═══ Document passage ═══

At the HBR blog, Amy Gallo discusses upward feedback. She makes the case that honest feedback is more important at higher levels in an organization, though ironically harder to get. In her post, Amy makes the following points:

  • Trust is the key: reflect on your relationship with your boss before offering feedback
  • Don’t give unsolicited feedback, though you can ask if someone is open to feedback
  • If the feedback meets resistance, or your boss gets angry or defensive, take the opportunity (if you feel comfortable doing so) to reflect with your boss on ways the interaction could have went better and how to approach giving and receiving feedback in the future

Amy closes her post with two case studies that are worthwhile to check out.

I have begun to practice the second point above because I have been known to be a bit blunt at times, abrasive at others. I find that asking people if they want my feedback works a lot better than just giving it to them. To facilitate a productive feedback conversation, should someone be willing to accept your feedback, Amy gives some pointers on giving feedback: make sure to give examples, speak from your perspective, and start with the good.

Learning how to give feedback was tough for me. (Perhaps that’s why I chose to help others with this.) One thing I have worked on is starting with the positive. At first this practice felt disingenuous given my natural style, though over time it has become more natural for me. The key was to find a way to incorporate this behavior in a way that fit with my values and personality. I am still working on it, though it is a lot easier now than it was. I would make an addition to Amy’s suggestions: make feedback behaviorally-based. She suggests saying something like, “you came across as bullying.” I would suggest saying, “you didn’t ask for other people’s opinions,” or, “you didn’t allow room for others to participate.” Feedback that is behaviorally-based is much easier to accept, avoids passing judgment and adding in personal bias, and gives the receiver specific behaviors to work on. (See bullet point number one under top ten best practices located in our pdf here for reasons why making feedback behaviorally-based is important).

═══

→ **Aim of the exercise**: Can you return the post on upward feedback from "Amy closes her" up to and including "with the good.", with every word unchanged? The lines have nothing to do with the post on upward feedback.

═══ Given data ═══

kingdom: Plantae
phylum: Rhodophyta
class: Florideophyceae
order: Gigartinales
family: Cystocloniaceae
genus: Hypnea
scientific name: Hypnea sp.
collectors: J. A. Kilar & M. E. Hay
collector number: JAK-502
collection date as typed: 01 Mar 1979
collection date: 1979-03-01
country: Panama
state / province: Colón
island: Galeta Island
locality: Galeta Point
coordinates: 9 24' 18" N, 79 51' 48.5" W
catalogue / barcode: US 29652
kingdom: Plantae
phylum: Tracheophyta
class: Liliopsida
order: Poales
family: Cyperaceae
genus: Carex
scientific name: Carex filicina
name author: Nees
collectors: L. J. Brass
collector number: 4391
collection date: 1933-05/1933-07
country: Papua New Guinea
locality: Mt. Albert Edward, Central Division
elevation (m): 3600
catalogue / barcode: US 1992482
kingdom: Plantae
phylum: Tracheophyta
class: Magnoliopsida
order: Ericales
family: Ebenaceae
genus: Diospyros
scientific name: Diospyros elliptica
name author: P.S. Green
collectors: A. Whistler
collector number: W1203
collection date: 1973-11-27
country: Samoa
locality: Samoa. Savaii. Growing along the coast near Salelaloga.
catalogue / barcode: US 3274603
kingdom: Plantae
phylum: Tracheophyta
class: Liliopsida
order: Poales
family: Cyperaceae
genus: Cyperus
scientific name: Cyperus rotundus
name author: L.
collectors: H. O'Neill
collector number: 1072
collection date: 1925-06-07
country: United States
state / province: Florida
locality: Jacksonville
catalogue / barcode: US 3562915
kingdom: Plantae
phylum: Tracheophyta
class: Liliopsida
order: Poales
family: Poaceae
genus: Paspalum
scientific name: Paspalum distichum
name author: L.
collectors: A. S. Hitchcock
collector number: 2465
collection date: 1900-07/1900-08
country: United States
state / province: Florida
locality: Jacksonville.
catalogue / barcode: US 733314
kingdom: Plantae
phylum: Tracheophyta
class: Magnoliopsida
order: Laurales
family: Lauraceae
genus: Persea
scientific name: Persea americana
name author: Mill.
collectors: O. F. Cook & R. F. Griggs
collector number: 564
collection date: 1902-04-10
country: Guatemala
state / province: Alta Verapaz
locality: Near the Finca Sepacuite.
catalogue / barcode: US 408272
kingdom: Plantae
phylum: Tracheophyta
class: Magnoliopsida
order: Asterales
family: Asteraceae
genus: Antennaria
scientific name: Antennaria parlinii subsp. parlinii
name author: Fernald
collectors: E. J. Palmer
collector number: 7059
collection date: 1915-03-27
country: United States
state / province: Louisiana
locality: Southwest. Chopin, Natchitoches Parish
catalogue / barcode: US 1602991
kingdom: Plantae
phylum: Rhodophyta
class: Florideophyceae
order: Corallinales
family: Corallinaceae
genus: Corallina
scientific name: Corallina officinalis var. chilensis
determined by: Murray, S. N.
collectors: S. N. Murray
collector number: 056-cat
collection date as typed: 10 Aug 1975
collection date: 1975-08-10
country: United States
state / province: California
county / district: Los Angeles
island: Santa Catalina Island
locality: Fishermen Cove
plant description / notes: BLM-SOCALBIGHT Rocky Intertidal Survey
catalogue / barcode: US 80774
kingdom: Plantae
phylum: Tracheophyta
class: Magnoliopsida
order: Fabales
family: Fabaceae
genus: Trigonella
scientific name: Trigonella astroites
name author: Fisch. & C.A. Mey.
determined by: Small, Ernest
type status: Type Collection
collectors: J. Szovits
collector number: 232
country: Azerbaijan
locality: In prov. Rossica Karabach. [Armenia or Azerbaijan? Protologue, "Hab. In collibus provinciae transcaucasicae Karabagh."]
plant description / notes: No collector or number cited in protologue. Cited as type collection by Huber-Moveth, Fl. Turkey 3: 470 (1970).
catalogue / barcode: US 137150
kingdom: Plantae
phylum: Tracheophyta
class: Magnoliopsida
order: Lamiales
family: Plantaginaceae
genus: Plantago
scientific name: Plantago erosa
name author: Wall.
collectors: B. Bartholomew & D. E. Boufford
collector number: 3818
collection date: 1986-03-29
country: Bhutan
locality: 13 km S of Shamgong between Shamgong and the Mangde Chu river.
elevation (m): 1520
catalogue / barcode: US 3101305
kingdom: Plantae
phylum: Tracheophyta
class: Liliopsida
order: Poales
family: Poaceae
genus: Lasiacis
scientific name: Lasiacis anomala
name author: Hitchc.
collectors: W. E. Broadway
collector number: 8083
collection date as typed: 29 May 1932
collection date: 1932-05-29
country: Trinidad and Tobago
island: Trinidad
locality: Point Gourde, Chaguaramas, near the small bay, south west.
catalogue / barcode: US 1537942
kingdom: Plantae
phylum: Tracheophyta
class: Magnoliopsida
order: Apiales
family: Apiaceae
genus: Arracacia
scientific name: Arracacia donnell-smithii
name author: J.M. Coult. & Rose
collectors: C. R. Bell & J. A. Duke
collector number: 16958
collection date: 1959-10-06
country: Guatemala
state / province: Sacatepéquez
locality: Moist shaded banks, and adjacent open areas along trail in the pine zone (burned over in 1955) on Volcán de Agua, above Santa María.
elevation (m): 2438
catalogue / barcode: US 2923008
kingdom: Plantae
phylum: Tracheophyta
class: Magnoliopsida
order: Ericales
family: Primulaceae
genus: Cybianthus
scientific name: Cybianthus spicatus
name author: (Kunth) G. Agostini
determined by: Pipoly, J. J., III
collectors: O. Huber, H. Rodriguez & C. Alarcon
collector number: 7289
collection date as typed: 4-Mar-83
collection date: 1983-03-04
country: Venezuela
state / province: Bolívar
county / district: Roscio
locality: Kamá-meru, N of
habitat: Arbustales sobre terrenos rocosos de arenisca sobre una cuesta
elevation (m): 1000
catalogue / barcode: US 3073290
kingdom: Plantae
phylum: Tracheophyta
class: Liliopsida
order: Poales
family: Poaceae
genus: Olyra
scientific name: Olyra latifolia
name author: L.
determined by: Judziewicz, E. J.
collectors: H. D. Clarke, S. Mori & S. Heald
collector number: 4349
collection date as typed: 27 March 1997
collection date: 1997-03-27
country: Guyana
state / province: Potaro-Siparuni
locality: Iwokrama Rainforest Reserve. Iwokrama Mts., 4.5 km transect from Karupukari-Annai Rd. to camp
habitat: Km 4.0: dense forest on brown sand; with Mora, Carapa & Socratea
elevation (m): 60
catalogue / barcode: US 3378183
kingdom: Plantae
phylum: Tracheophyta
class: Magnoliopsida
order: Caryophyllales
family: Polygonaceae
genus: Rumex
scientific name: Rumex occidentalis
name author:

═══

→ **Answer box**:
Amy closes her post with two case studies that are worthwhile to check out.

I have begun to practice the second point above because I have been known to be a bit blunt at times, abrasive at others. I find that asking people if they want my feedback works a lot better than just giving it to them. To facilitate a productive feedback conversation, should someone be willing to accept your feedback, Amy gives some pointers on giving feedback: make sure to give examples, speak from your perspective, and start with the good.